Entre un Murakami realista (o casi realista), y ese otro más bien fantástico, onírico, surrealista, me quedo con este último. Porque sus alucinaciones —con sorprendente capacidad de ensueño— nunca son gratuitas ni inmotivadas: hay en ellas una enorme verdad, una verdad de este mundo, un mundo contemporáneo y cuántico, fractal y multidimensional, y de otro. A esa verdad no es fácil asomarse, pero allí está, lista para ser tomada como el fruto de un árbol extraño pero probable.
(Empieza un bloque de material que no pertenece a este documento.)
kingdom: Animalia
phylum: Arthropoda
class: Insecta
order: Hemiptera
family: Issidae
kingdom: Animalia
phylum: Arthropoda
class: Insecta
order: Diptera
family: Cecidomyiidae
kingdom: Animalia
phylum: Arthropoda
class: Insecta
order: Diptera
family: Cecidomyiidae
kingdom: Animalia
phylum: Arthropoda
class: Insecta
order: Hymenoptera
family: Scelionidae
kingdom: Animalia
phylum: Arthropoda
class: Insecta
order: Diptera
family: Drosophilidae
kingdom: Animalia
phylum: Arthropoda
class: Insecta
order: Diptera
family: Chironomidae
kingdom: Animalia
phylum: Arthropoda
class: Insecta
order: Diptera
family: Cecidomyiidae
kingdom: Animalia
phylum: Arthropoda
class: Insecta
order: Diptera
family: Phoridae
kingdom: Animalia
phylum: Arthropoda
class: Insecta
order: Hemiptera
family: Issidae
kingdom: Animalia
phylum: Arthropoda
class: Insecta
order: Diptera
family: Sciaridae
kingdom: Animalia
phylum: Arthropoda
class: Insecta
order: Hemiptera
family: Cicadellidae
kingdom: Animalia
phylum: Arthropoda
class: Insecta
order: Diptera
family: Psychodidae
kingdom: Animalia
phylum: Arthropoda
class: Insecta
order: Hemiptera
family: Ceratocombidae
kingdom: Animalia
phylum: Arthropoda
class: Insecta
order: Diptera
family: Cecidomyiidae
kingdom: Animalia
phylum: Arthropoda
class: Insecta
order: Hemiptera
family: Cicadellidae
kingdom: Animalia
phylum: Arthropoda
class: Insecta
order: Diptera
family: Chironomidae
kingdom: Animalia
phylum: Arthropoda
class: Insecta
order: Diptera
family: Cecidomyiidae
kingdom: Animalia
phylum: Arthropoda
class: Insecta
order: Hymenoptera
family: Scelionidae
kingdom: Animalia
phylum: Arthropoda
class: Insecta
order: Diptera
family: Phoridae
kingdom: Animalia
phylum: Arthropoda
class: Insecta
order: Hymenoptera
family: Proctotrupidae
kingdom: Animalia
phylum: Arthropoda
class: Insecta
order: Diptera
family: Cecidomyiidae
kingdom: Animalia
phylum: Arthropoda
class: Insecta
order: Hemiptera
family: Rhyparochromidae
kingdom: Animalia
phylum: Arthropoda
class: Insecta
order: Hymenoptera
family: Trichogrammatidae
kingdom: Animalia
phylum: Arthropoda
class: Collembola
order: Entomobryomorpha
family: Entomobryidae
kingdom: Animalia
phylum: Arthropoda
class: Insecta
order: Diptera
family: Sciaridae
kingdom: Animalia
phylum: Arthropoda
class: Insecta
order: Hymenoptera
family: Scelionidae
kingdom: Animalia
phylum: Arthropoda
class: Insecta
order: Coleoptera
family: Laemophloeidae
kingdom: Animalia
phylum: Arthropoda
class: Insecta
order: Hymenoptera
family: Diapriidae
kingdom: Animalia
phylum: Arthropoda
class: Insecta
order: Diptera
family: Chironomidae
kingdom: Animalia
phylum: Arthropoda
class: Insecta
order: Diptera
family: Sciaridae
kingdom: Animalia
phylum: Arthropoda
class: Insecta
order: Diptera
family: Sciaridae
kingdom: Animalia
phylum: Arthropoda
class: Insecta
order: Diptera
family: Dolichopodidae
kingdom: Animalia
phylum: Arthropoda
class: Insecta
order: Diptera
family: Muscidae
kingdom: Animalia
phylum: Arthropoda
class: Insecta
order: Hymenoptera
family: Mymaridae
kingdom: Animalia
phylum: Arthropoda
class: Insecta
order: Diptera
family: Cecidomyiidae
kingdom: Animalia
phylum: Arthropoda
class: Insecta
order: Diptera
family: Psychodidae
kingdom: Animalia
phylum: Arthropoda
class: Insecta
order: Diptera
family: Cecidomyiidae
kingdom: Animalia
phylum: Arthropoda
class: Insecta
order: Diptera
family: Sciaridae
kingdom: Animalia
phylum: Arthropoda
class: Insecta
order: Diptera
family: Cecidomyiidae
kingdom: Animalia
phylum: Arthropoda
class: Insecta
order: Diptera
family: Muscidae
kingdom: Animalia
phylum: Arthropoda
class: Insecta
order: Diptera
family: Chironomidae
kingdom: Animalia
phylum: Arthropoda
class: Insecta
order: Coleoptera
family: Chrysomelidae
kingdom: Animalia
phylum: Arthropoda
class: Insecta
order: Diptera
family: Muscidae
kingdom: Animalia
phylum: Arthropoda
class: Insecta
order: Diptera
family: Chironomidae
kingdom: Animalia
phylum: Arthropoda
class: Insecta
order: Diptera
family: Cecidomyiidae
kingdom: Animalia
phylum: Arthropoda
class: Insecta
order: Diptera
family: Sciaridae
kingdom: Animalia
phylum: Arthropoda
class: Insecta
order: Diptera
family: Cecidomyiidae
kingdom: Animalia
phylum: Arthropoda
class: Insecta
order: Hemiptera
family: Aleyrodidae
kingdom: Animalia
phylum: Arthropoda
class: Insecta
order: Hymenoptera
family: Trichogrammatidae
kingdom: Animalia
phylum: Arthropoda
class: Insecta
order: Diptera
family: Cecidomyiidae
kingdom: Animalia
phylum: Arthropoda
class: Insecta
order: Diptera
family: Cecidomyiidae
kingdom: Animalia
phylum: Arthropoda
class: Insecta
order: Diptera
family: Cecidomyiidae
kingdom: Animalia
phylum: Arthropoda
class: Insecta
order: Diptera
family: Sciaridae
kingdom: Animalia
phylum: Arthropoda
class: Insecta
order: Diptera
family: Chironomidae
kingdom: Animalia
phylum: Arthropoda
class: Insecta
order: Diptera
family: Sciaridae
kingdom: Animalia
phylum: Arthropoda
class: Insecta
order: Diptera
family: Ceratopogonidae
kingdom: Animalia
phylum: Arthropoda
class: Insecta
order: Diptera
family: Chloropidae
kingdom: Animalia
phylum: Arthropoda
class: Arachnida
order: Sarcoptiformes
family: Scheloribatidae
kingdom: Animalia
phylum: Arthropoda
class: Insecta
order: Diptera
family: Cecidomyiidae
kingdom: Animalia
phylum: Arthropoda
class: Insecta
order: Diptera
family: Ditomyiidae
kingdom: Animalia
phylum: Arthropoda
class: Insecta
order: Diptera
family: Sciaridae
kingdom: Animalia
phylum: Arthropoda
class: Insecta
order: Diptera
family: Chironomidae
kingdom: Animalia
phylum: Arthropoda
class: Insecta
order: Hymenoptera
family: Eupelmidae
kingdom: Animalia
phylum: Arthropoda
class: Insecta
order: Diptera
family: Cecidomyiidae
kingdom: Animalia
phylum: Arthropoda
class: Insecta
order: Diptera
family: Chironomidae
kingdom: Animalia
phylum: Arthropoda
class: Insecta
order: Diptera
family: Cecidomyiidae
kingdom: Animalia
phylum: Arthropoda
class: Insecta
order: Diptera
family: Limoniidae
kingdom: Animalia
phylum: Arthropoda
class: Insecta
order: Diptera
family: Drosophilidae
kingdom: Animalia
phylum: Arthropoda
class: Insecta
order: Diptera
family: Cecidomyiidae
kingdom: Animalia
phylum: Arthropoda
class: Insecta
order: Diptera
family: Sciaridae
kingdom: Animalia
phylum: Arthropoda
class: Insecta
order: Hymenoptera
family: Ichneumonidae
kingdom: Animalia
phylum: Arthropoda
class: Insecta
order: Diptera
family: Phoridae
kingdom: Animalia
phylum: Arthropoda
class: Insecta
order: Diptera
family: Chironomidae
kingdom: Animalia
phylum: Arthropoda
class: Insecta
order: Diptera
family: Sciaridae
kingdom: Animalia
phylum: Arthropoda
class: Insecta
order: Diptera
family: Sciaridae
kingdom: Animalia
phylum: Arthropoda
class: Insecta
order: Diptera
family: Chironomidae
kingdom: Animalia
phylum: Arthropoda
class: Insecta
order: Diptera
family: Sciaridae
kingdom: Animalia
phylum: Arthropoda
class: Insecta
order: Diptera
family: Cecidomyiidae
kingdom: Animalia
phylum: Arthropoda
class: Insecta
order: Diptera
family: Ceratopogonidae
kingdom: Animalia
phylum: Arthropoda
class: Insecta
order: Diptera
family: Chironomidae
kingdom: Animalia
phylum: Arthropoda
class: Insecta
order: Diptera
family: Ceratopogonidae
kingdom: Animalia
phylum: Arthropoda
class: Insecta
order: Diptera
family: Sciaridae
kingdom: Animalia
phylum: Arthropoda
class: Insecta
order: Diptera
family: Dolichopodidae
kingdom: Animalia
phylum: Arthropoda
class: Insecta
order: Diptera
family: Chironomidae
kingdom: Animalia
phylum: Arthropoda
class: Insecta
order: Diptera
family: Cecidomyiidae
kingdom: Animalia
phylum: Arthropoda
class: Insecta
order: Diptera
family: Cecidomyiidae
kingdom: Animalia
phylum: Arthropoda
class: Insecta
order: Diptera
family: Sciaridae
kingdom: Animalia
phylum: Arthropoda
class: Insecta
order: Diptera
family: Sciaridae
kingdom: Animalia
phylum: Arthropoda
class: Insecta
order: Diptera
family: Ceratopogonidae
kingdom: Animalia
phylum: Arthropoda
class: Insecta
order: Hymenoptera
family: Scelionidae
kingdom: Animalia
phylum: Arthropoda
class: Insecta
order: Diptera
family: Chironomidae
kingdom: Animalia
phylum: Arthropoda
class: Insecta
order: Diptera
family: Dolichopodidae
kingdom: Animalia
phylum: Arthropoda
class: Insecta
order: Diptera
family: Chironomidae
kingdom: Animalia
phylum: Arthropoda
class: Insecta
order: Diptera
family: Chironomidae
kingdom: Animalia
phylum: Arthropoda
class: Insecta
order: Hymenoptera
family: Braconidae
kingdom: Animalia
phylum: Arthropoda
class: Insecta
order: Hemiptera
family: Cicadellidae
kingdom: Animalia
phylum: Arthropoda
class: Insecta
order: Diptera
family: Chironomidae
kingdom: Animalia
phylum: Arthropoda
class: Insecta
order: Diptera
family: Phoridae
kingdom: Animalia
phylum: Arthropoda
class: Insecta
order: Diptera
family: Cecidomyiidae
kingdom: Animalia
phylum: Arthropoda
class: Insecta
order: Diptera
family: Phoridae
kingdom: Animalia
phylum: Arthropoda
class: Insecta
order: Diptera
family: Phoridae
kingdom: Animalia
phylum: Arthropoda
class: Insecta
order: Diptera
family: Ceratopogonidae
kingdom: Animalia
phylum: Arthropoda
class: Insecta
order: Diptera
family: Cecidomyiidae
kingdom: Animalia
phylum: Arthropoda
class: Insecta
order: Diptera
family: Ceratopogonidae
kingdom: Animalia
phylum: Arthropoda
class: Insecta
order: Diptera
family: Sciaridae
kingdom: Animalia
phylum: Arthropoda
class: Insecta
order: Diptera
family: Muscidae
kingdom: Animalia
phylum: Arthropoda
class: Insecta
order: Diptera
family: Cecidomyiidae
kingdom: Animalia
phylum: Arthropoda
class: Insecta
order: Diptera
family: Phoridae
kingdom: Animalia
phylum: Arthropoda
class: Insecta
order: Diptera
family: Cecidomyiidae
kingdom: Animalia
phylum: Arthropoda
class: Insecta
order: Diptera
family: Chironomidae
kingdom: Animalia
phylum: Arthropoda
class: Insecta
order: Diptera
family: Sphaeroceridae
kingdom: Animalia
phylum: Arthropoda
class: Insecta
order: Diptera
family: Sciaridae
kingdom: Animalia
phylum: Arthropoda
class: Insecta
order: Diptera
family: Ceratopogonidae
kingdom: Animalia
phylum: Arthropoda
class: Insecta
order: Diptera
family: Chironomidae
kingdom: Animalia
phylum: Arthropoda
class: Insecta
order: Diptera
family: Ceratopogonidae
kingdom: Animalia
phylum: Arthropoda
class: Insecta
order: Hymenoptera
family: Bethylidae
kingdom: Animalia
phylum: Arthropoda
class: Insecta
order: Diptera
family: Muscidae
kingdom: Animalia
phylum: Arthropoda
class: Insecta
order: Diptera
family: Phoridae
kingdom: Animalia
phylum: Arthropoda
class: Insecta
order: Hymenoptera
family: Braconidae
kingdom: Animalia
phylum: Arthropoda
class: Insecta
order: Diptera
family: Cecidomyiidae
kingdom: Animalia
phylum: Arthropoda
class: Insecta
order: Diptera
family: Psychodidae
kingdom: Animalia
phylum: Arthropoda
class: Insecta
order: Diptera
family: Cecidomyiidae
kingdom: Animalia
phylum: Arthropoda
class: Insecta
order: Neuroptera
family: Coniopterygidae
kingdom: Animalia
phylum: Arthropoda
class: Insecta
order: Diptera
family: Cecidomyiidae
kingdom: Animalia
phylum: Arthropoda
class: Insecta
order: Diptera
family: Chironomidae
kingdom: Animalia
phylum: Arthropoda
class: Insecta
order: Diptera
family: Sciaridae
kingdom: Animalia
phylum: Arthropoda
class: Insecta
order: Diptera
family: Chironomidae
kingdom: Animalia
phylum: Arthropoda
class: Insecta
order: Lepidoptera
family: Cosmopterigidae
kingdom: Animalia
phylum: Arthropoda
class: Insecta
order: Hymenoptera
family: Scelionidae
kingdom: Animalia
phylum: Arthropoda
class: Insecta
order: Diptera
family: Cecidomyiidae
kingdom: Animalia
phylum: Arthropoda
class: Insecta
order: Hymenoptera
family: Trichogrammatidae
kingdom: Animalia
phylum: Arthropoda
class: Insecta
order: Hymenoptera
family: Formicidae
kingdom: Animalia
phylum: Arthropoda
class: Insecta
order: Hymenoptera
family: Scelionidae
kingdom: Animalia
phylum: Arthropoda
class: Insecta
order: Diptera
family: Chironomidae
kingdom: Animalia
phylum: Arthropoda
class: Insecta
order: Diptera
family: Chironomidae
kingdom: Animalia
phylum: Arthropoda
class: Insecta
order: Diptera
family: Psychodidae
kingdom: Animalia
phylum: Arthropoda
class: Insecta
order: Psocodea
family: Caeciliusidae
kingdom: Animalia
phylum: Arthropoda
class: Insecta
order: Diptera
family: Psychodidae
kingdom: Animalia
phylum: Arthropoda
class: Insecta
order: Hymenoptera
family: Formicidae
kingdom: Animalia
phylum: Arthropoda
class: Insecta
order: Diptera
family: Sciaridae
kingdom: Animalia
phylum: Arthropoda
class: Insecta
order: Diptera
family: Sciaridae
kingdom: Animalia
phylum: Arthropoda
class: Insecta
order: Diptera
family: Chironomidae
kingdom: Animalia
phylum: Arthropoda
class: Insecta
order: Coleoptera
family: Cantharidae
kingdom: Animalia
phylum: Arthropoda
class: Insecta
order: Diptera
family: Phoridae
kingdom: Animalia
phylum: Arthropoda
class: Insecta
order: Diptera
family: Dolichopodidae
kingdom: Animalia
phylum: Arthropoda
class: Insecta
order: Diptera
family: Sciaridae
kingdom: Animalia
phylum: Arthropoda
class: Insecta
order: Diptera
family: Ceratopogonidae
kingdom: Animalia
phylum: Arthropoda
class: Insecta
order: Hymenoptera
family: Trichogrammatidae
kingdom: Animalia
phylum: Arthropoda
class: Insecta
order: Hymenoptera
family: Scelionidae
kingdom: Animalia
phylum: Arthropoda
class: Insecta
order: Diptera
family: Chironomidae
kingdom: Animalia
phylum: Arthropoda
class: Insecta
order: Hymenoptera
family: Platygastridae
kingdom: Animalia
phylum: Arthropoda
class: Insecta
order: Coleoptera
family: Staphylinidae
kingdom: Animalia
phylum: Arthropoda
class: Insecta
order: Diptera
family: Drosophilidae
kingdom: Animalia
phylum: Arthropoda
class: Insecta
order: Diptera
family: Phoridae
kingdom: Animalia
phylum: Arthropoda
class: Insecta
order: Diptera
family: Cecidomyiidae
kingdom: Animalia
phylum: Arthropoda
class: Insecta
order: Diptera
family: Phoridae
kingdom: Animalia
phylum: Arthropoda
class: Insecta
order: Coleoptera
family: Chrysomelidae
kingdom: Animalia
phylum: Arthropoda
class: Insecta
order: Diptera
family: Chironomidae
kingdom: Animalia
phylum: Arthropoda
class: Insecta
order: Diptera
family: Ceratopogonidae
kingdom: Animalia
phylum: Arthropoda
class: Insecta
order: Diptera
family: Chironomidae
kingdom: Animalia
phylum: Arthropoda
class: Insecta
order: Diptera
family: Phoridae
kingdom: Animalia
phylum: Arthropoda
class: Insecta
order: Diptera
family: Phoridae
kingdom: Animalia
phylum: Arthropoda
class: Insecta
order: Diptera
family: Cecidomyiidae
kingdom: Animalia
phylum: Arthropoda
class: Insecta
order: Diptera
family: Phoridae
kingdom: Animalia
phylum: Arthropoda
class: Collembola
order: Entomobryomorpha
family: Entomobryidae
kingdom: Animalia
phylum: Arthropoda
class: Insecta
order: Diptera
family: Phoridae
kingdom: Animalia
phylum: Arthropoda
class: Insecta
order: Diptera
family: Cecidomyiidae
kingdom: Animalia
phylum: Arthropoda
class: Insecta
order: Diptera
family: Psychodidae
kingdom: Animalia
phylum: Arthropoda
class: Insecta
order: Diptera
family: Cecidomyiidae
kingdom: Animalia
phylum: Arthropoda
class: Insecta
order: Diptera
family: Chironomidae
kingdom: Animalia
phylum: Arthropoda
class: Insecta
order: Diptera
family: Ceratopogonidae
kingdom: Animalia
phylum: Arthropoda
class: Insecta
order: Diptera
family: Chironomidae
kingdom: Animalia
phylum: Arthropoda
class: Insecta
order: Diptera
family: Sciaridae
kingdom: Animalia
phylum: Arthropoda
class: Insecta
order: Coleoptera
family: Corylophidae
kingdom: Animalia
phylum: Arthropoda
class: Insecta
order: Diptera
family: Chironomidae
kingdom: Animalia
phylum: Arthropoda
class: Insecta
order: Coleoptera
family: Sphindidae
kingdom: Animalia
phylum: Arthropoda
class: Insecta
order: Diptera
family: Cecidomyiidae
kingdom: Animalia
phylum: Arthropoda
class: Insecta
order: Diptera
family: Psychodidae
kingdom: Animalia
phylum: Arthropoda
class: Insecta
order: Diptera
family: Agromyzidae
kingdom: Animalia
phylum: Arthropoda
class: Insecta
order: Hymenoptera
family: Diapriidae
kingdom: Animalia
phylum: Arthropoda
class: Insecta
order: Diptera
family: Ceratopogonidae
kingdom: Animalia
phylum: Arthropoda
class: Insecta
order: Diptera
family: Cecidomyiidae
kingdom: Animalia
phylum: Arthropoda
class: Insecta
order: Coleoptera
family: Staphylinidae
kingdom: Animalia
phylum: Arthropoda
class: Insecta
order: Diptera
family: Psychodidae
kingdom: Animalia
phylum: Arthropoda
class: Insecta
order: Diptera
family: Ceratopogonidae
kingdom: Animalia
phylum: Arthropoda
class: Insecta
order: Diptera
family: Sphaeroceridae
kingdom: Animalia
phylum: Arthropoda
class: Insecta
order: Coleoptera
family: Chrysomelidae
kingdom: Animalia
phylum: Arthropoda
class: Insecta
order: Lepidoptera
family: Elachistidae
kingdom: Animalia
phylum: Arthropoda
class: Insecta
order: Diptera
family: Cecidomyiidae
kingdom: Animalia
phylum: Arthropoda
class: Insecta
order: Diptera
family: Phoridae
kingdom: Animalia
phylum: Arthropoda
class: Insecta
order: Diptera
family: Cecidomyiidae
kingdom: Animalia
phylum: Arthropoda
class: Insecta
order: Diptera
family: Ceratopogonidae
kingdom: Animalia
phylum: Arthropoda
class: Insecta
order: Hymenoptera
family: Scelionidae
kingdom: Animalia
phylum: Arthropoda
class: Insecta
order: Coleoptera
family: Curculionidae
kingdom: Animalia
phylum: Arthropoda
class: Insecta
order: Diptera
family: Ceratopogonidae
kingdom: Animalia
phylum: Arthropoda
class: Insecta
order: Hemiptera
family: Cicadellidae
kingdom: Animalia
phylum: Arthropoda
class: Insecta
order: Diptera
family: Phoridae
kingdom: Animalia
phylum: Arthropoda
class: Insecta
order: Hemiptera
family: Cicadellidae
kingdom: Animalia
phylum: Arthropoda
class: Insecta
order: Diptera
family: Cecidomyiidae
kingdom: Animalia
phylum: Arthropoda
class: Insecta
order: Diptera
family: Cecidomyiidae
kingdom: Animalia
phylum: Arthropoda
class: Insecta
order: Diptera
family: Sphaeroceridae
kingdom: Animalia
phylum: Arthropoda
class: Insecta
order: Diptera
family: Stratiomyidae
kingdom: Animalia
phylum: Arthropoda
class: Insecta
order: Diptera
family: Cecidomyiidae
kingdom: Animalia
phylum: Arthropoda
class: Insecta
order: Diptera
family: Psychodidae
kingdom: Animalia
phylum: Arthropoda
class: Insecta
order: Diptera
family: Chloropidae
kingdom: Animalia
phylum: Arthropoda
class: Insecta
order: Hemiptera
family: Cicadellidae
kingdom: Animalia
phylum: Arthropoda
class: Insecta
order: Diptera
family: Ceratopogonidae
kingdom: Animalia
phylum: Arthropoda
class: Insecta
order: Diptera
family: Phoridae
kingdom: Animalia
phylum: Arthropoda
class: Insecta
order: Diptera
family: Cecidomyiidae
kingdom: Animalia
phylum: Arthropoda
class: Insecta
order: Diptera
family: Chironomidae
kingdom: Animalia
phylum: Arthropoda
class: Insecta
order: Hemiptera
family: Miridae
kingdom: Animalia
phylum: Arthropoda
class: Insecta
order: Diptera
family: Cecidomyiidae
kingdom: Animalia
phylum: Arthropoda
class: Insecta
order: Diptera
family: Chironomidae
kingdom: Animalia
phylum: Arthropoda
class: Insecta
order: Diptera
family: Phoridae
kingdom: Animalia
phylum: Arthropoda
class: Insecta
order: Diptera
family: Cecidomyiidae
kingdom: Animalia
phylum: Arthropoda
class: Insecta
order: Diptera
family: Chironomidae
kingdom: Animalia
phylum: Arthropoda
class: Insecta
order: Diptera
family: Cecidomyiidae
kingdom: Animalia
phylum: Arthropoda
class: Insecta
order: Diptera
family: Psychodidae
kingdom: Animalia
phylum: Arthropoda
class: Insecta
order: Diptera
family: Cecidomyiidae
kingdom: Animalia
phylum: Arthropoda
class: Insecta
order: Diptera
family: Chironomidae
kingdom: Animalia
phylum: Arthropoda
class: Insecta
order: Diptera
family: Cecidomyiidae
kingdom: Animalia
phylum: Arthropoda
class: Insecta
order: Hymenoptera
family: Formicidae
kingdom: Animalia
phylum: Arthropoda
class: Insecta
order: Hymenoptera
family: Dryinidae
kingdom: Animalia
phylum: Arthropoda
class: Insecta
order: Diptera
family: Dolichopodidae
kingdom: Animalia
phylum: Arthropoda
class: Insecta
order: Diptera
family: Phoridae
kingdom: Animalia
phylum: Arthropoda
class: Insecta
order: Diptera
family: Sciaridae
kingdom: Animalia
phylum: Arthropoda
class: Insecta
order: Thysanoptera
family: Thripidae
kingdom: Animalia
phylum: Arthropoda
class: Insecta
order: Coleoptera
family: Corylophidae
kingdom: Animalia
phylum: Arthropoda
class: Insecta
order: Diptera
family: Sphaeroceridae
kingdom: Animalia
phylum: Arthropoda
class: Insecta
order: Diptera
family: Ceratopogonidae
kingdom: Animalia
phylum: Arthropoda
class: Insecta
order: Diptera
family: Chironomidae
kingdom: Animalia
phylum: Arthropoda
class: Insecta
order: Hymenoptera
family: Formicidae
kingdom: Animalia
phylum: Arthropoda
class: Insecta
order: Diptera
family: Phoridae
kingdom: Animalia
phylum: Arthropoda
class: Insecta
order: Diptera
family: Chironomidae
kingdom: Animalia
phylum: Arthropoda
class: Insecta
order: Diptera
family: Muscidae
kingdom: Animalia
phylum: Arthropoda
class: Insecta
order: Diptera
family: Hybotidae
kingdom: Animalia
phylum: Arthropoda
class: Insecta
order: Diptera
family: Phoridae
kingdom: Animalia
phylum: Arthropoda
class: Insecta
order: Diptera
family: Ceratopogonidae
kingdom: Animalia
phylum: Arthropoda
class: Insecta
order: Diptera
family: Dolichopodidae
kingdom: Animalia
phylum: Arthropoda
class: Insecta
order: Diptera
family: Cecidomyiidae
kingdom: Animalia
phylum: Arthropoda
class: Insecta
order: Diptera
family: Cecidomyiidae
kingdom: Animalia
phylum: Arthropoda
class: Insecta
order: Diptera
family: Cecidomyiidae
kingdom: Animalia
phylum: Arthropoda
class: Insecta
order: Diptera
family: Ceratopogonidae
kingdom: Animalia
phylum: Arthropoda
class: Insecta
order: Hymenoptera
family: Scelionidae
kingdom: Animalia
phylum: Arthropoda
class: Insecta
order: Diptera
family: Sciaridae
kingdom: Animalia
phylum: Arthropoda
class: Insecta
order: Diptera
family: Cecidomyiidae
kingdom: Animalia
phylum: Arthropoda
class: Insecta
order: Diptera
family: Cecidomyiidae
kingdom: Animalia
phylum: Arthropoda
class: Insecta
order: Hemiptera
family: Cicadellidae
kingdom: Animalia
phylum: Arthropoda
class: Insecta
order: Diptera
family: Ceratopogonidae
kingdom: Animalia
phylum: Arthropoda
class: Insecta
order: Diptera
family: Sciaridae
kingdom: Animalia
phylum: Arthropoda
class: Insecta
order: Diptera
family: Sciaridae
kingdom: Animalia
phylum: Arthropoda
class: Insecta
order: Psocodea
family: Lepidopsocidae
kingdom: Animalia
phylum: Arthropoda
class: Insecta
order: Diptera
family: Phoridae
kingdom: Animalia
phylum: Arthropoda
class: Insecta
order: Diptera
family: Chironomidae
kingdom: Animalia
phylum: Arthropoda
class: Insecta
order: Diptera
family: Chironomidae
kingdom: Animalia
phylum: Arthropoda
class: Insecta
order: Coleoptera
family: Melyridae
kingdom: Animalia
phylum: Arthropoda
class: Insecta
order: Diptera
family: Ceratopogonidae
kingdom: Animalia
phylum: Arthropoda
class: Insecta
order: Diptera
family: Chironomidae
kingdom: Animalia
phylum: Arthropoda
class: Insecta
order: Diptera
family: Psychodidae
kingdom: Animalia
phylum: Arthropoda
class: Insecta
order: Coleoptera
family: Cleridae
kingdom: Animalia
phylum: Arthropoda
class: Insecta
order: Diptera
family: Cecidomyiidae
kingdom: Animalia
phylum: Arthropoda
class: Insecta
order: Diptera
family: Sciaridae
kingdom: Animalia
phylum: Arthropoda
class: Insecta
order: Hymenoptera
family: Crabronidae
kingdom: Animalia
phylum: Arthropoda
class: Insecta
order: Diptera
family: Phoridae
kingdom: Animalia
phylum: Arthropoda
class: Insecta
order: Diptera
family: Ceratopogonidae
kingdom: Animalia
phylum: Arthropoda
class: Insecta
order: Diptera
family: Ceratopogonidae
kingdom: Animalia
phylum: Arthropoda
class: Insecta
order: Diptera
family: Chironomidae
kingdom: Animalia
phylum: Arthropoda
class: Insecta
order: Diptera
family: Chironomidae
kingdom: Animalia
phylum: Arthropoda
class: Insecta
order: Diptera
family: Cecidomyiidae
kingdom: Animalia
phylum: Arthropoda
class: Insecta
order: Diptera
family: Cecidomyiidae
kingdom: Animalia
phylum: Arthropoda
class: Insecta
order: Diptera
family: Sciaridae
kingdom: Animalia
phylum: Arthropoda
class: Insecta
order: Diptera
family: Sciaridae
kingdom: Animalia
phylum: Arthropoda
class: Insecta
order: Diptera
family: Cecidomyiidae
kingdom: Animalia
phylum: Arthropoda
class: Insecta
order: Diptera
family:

Se dirá que la intromisión de esas alucinaciones en la vida (en la mía, en la de cualquiera) es solo producto de la lógica correlación que establece la mente entre los hechos y las palabras. Que deriva de la nominación dándole forma a la cosa, mostrándola, haciéndola obvia. ¿Pero no es sugerente, inquietante e iluminador imaginar que, además, le da realidad, la crea o la provoca?
No sigo
El asunto es que, por todo lo dicho, he venido postergando el inicio de La muerte del comendador, la novela más reciente de Murakami, que consta de dos volúmenes. Hoy he comprendido que, si bien no se puede ni se debe apresurar el tiempo —tal como sostiene Clea en El cuarteto de Alejandría—, tampoco se debe ni se puede retrasarlo. Así que acabo de ingresar en el primer volumen de La muerte del comendador, y he conocido ya al hombre sin rostro.
Haruki Murakami (1994). Crónica del pájaro que da cuerda al mundo. Barcelona: Tusquets (Colección Andanzas), 2001. 686 pp. Título original: Nejimaki-dori kuronikuru. Traducción del japonés de Lourdes Porta y Junichi Matsuura (2001).
—(2002). Kafka en la orilla. Barcelona: Maxi Tusquets, 2008. 720 pp. Título original: Umibe no Kafuka. Traducción del japonés de Lourdes Porta (2006).
—(2017). La muerte del comendador. Libro 1. Lima: Tusquets (Colección Andanzas), 2018. 480 pp. Título original: Kishidancho goroshi. Traducción del japonés de Fernando Cordobés y Yoko Ogihara (2018).